Of course he was fucking wounded. He’d barely spent a moment of his existence not suffering from one injury or another.

Blood flowed between the fingers he had pressed to his arm. The cut he’d made to seal in the watch was splitting open. The sense of something with pincers beneath his skin was truly horrific.

The halo’s scars joined the fray. They blazed so fiercely he’d have thought he was actually on fire. Pitch doubled over, Charlie’s cries ringing in his ears. Gods, it was too much. His lungs were scorched dry of air; he was certain his skin was falling from his bones with the heat.

Give the prophet the relic.

Seraphiel’s voice roared with the flames. Brutal and blunt and as commanding as he’d ever been in life. Bending Pitch lower, his forehead near to his knees, his bleeding arm saturating his trousers. Gods, he was so fucking tired of bleeding.

Give the prophet the relic.

Pitch breathed through gritted teeth. The watch’s pin slicing him open. Reminding him how little choice he had in all this.

A relic? The purebreds had such things. Bones of their dead saints. But it was a name that could be given to any object that survived from the past.

‘Tobias, please.’ Charlie’s desperation surrounded him. ‘I don’t know what to do.
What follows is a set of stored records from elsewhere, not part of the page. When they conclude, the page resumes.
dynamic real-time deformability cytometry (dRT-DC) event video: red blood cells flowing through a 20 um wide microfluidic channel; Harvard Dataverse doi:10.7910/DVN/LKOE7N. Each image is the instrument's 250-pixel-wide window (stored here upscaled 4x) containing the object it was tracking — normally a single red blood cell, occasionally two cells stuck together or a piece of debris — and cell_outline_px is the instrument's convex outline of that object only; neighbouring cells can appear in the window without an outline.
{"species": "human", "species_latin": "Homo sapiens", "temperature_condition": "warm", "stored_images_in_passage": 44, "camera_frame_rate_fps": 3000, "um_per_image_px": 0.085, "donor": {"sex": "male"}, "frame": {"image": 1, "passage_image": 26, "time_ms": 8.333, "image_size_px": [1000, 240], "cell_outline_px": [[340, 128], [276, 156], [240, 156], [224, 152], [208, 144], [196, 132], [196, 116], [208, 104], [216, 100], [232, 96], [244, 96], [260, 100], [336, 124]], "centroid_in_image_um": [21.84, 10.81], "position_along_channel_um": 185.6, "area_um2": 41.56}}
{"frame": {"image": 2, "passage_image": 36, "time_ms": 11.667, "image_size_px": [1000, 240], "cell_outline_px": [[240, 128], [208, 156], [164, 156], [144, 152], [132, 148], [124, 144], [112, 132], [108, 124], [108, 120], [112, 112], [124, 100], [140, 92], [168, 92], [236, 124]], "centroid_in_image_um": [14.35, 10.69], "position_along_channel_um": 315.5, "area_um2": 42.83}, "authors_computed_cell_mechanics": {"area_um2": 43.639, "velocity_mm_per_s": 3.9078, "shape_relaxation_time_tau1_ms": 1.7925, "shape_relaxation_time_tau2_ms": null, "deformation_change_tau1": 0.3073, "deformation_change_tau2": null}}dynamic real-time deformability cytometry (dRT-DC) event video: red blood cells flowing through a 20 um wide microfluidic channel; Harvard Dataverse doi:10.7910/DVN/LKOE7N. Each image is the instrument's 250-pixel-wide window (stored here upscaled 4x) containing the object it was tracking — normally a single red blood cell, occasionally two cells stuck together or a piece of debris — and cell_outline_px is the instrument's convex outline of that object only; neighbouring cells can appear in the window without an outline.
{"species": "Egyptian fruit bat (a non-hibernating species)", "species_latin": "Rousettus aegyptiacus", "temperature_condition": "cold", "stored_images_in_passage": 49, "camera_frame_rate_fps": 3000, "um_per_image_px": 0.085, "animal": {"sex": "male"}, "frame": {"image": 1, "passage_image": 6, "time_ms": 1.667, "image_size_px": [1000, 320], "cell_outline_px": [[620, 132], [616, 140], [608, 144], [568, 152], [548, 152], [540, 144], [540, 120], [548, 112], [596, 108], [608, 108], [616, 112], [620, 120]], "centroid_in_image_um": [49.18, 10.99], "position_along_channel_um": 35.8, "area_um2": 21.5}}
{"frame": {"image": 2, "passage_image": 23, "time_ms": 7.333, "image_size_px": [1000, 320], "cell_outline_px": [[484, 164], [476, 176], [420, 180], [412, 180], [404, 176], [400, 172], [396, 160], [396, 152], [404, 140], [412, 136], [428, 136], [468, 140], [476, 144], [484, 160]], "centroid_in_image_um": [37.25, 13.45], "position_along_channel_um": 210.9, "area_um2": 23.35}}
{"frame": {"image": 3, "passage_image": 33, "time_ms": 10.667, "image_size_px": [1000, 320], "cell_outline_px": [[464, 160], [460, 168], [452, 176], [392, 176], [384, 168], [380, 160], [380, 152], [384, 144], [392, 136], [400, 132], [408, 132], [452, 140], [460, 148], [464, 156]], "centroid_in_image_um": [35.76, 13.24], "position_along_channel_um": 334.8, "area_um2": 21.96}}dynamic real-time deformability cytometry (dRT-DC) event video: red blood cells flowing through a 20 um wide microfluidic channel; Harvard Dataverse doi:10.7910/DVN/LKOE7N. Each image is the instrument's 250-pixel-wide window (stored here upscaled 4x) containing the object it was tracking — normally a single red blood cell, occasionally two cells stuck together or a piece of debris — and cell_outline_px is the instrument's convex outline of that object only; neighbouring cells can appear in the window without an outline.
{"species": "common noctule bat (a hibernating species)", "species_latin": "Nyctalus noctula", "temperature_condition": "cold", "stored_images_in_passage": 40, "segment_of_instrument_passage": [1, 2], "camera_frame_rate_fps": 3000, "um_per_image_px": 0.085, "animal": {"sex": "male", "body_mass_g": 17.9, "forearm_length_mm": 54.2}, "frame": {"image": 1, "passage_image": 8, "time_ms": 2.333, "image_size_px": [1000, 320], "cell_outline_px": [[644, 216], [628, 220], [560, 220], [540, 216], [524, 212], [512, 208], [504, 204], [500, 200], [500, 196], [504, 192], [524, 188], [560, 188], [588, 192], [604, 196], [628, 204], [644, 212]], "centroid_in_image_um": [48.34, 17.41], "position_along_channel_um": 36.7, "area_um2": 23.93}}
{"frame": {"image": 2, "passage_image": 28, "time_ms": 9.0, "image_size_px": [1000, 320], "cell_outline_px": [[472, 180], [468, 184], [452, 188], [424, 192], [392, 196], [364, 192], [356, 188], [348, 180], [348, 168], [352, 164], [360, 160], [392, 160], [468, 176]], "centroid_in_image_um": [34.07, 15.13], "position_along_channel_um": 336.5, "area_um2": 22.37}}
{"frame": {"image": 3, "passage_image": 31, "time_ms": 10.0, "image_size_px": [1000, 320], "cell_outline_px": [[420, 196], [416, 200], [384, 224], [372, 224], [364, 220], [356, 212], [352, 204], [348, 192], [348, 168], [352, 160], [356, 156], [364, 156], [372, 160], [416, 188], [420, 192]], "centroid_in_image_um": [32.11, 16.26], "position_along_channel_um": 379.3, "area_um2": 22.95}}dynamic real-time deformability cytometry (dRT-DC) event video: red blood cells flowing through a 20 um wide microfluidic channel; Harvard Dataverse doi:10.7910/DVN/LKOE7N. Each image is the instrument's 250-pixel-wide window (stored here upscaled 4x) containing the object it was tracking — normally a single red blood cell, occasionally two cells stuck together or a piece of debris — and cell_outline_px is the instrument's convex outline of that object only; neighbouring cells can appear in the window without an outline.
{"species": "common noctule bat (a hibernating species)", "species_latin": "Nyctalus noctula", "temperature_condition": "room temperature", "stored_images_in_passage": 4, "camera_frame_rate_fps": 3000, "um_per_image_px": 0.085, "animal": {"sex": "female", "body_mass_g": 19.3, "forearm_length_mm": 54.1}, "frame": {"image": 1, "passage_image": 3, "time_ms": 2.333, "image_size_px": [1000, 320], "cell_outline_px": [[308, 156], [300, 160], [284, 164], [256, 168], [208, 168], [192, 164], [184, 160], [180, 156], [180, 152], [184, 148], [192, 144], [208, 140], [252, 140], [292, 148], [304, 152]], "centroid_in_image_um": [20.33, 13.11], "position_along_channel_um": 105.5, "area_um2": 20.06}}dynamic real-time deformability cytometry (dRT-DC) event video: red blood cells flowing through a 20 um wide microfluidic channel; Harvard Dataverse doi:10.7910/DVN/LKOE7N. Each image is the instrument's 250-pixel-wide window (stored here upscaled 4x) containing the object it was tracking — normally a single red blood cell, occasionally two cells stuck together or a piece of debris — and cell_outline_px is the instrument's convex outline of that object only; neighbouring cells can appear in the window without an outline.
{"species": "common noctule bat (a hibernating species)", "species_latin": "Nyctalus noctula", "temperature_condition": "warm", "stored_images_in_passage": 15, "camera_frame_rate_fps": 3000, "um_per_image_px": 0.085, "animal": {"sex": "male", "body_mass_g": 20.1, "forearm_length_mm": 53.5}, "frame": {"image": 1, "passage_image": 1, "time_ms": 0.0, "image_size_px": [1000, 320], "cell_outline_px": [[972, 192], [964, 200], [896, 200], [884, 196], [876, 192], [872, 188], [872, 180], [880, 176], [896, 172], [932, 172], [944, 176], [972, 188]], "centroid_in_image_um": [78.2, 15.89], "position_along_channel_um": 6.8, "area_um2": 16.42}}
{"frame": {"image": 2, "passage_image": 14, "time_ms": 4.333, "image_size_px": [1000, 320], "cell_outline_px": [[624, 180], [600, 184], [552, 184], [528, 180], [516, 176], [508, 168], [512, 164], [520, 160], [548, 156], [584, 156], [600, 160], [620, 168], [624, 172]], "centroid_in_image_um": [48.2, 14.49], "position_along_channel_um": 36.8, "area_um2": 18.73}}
How do I help you?’

Pitch didn’t waste time with a pointless reply. The purebred could do nothing to help him. He lifted a scarlet-gloved hand from the watch’s hiding place, and before he thought too much about it, he dug a finger into the sliced-open portion of his skin. Pitch exhaled long and steady and gouged the tear wider, dragging his finger through his own flesh until the hole was wide enough that he could squeeze two fingers into it. Carmine droplets gathered at his elbow, dripping to soak into the crushed rowan berries beneath him.

Charlie whimpered, but to his credit, he did not look away.